I am by no means the only person of the boomer generation who has always believed that most of my generation contribute too little towards the upkeep of society by way of our taxes. I accept the argument that it might be better to improve the mixture of taxes (between income, consumption and wealth) but I would not alter the balances so that a person on median taxes was paying any less. By international standards Australians are lightly taxed, whether at high incomes or low. It is commonplace for some newspaper economic columnists, particularly in Murdoch papers and the financial press, to claim that tax rates are extortionate, but that is largely propaganda and nonsense. Statistics simply do not bear this out, whether it is rates which are being compared, or the services rendered by different governments, for example with national health care, costs of tertiary education and so on.
Australia has also gone far too far in trying to flatten the tax scales, so that high income earners are paying at rates not much different from low-income Australians.

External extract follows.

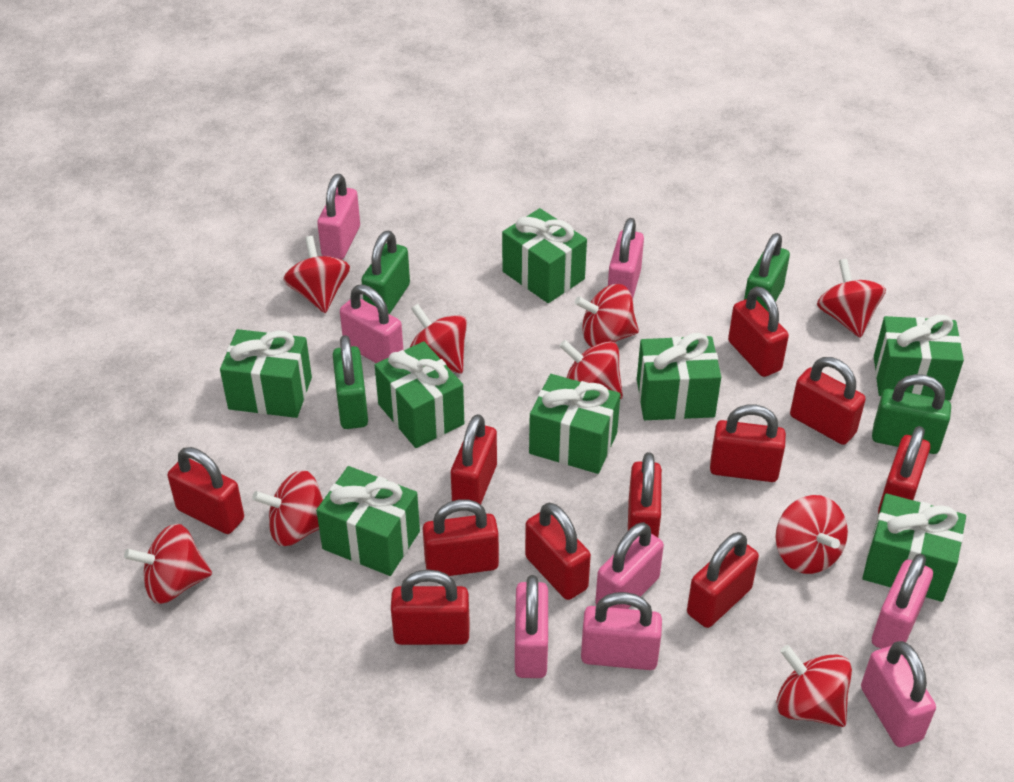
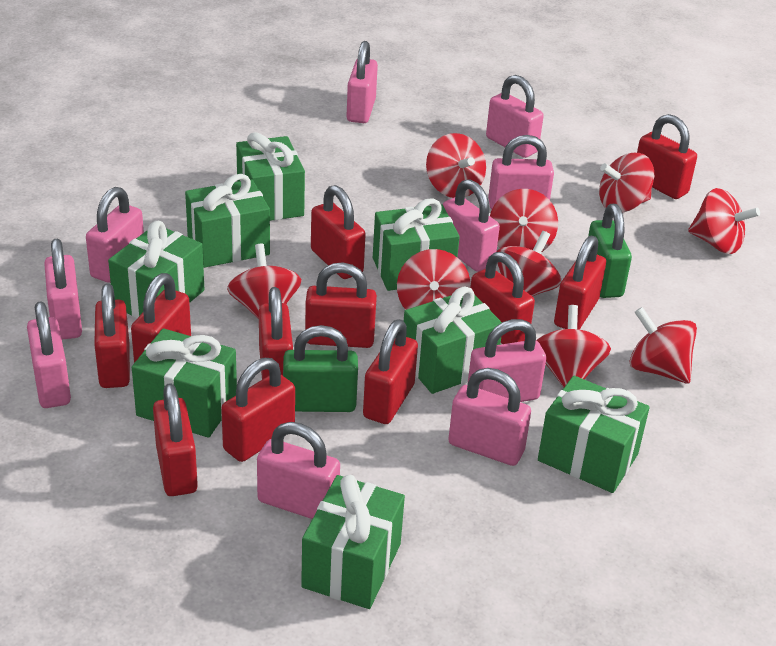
green padlock: [333,335,368,429] [361,231,410,314] [744,233,790,311] [872,374,951,454] = 4 -> [283,325,358,412] [588,204,632,298] = 2
pink padlock: [317,174,360,260] [340,284,403,363] [515,575,548,678] [581,592,662,670] [595,522,664,609] [608,218,644,300] [861,641,936,747] [872,554,933,649] = 8 -> [27,302,71,408] [44,239,82,339] [86,187,144,283] [257,422,340,519] [347,41,378,123] [443,179,500,272] [448,368,531,466] [467,319,546,402] [486,75,544,158] [488,135,554,210] = 10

It is quite possible that rates can be so high that they are a positive disincentive to work. But the principle that those who are best off should be paying more tax as a proportion than those of more modest income is, I think, a fundamental one. Successive treasurers, and prime ministers – even, sadly, Labor ones – seem to think they will build up treasure in heaven by making it easier for the well off. As anyone from Treasury won’t tell you, the actual quote, from Mathew is: “Again I tell you, it is easier for a camel to go through the eye of a needle than for someone who is rich to enter the kingdom of God.”
John Waterford AM, better known as Jack Waterford, is an Australian journalist and commentator.